As the pup grew Alf found him too large and hungry to keep at his Norwood (a suburb of Adelaide) home so he was sent to relatives of Norwood’s mayor in the south east of the state to help kill wild dogs.
Reports of the “tiger” then began.
Source – Walkabout June 1968.
nice alliteration in the title 😉
I’m wondering about the more recent sighting that you posted. The man mentioned specifically the tail of the sighted creature; didn’t the thylacine have a smooth (as opposed to bushy like a fox or wolf) tail?
I know the quality of the only film of the thylacine from the zoo is pretty bad, but it seemed to me that the thylacine had short hair and smooth coat.
Ignore the bad taxidermy job; I’m much more interested in the Thylacine sighting!
I sure hope they can some day soon clone these critters.
Interesting story, or stories, since there seem to be a number of facets to it, and discounting one doesn’t necessarily shed light on the others, such as circus animals or shipwrecked castaways of the 4 legged variety. Testing the DNA will be a good place to start regarding the taxidermy specimen. Hope you’ll keep us posted.
“Assyrian Wolf” = Canis lupus pallipes (now known as the “Iranian Wolf”, Assyria referring to the ancient empire that once encompassed much of upper Mesopotamia).
Ironically, the Iranian Wolf was once thought to be the direct ancestor of the Dingo (probably due to the similarities in it’s short coat and light color) but DNA has disproved this.
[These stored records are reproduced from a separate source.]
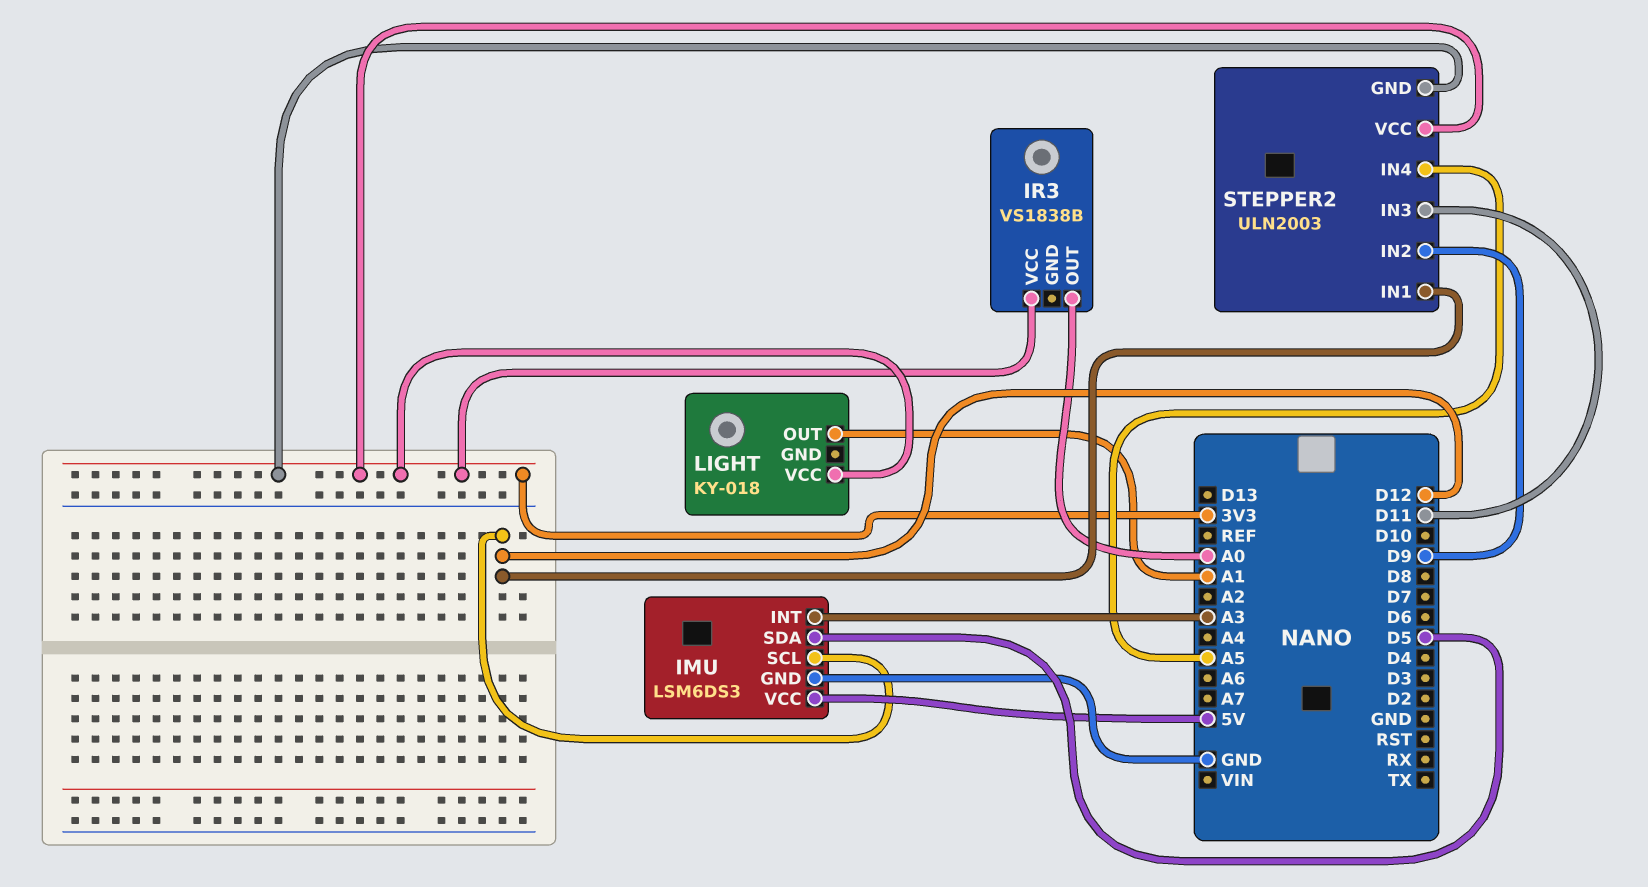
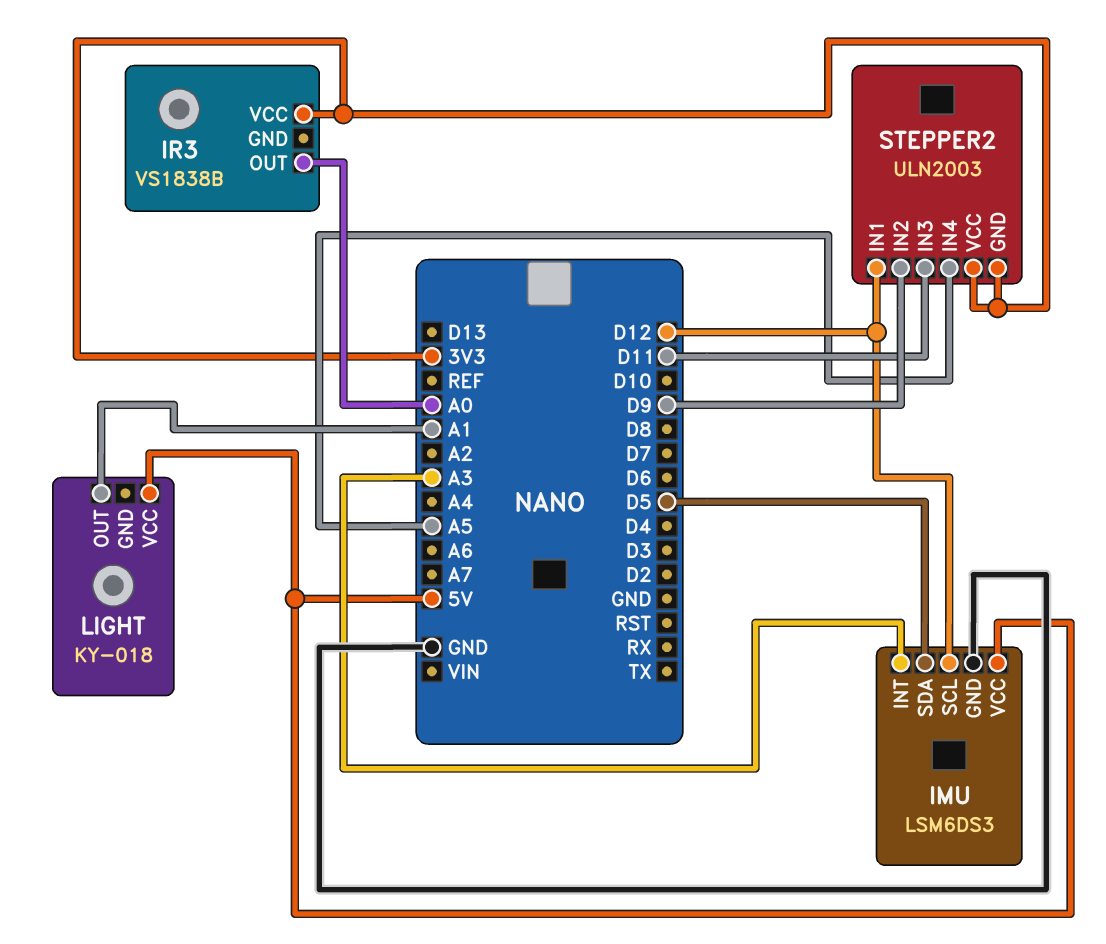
LIGHT pin VCC: 3V3 -> 5V

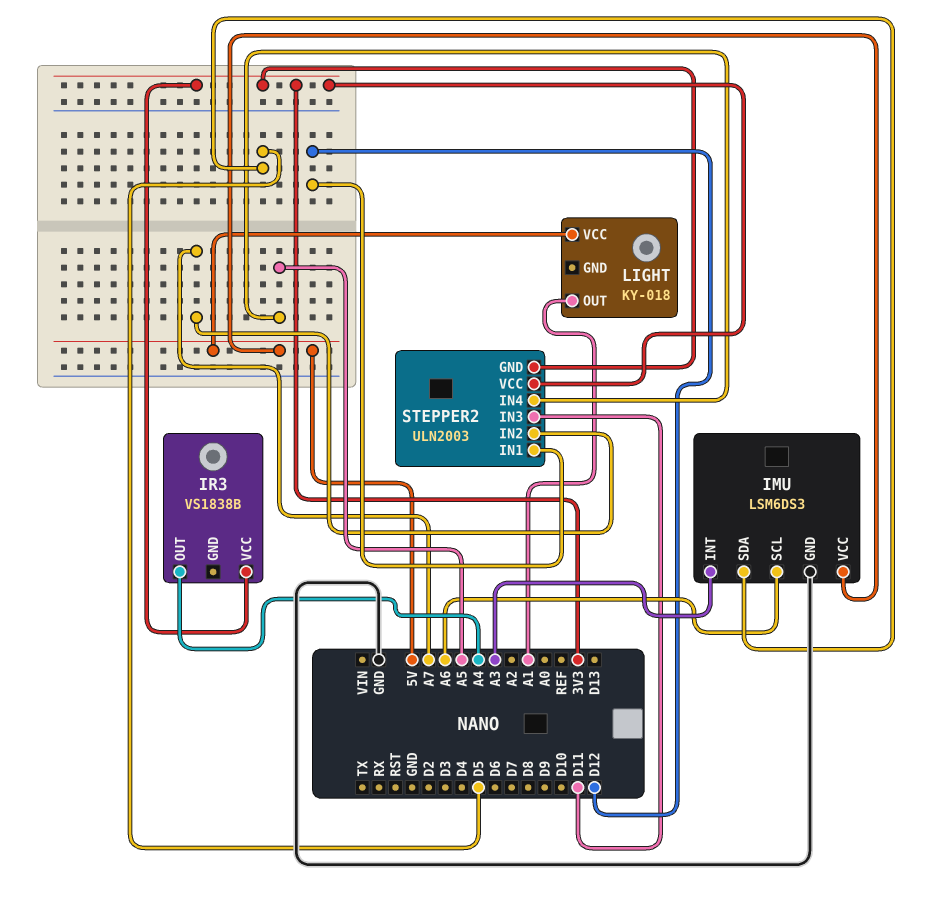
IMU pin SCL: D12 -> A6
IR3 pin OUT: A0 -> A4
STEPPER2 pin IN2: D9 -> A7

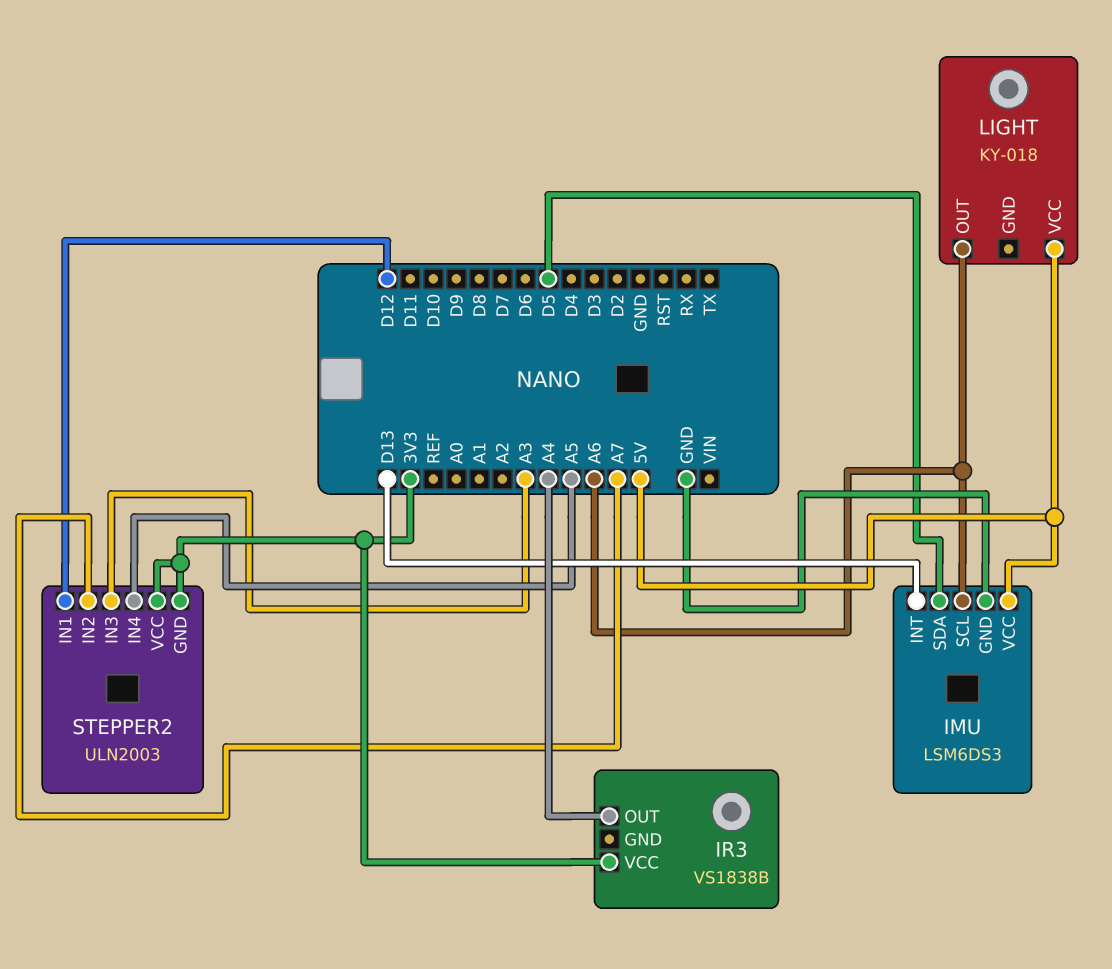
IMU pin INT: A3 -> D13
LIGHT pin OUT: A1 -> A6
STEPPER2 pin IN3: D11 -> A3

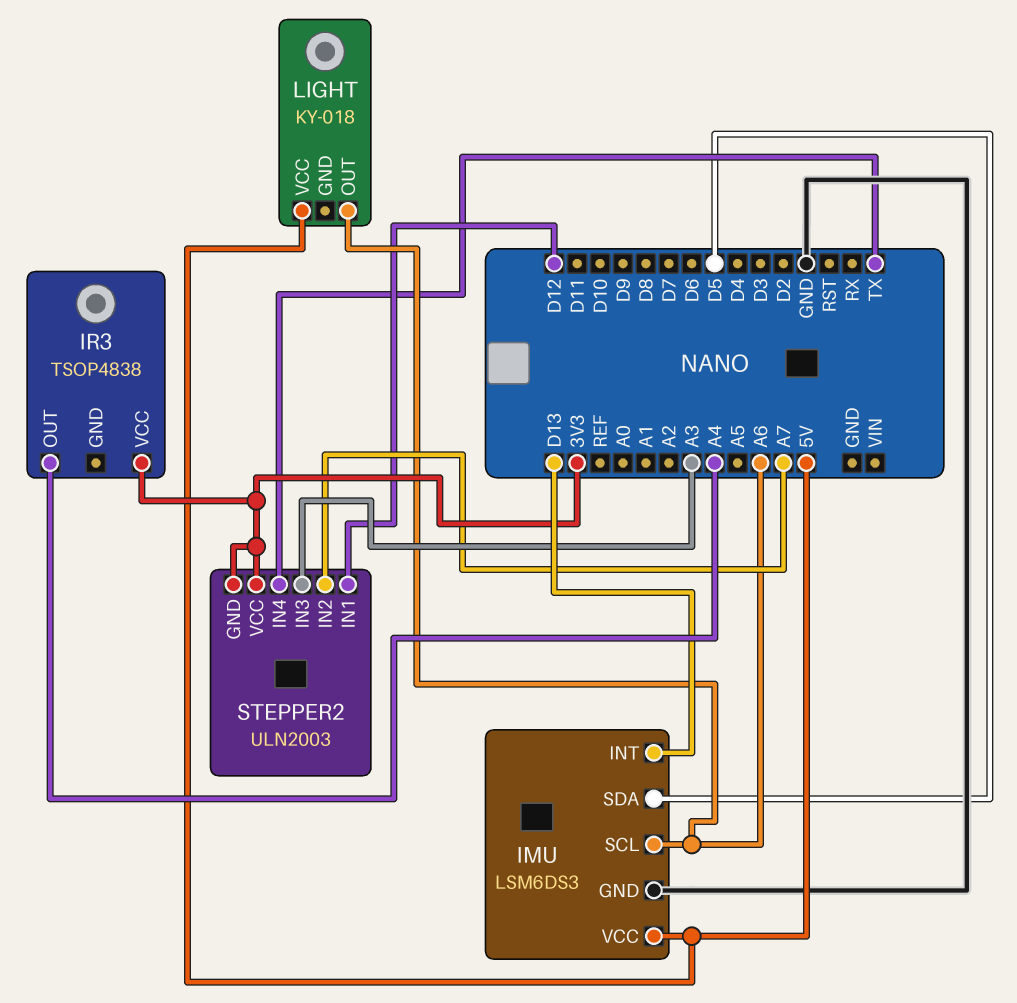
IR3: VS1838B -> TSOP4838
STEPPER2 pin IN4: A5 -> TX

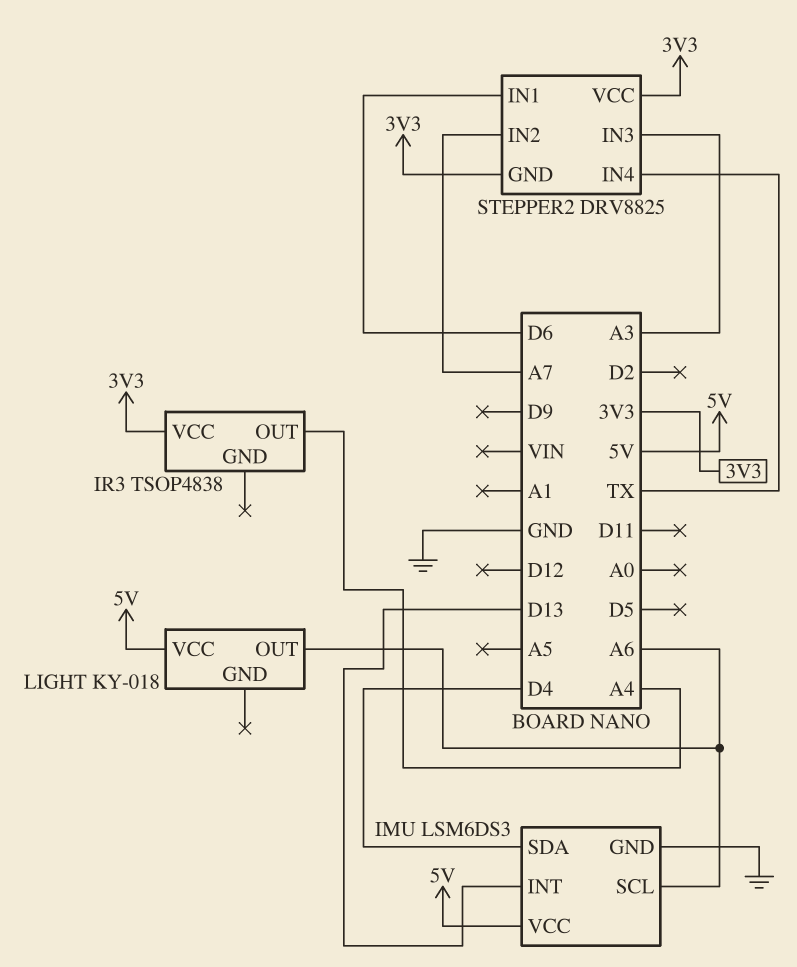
IMU pin SDA: D5 -> D4
STEPPER2: ULN2003 -> DRV8825
STEPPER2 pin IN1: D12 -> D6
I grew up in Casterton, western Victoria, and vividly remember travelling through a back track that came out near Lake Mundi one night. A number of strange animals crossed the road in front of the car, they were bigger than foxes and didn’t have bushy tails. I have no idea what they were, but we still discuss then over 40 years later. There could be anything in the scrub there, and there have been a lot of sightings of Thylacines on that area in my life time.